Stored dataset items
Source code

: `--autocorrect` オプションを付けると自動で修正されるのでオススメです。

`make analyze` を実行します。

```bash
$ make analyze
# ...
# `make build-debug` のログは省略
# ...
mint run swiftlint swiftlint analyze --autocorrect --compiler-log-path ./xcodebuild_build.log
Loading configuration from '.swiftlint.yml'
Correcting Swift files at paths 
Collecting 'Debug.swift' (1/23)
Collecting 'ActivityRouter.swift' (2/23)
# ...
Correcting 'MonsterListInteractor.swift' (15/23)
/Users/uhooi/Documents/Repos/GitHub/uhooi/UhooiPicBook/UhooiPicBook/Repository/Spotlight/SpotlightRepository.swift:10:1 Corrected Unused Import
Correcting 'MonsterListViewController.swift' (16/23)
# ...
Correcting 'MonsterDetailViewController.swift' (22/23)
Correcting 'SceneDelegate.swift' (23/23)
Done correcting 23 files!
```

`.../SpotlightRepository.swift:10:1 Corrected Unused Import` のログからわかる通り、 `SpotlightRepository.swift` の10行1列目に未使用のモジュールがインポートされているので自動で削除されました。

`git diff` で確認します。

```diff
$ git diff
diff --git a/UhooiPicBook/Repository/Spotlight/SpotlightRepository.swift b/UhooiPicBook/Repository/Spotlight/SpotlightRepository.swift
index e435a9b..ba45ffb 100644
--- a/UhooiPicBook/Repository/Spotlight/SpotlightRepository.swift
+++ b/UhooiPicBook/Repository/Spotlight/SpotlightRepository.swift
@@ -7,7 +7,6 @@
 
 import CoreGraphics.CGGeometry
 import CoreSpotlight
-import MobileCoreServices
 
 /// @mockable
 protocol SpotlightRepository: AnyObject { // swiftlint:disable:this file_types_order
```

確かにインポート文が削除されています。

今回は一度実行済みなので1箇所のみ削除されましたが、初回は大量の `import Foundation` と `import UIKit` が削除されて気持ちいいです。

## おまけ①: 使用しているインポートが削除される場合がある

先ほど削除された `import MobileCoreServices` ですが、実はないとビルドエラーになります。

* **WORK INSTRUCTION**: Look over the records. Copy the lines that include the word "Unused".

* **RESULT OF THIS TASK**:
/Users/uhooi/Documents/Repos/GitHub/uhooi/UhooiPicBook/UhooiPicBook/Repository/Spotlight/SpotlightRepository.swift:10:1 Corrected Unused Import
`.../SpotlightRepository.swift:10:1 Corrected Unused Import` のログからわかる通り、 `SpotlightRepository.swift` の10行1列目に未使用のモジュールがインポートされているので自動で削除されました。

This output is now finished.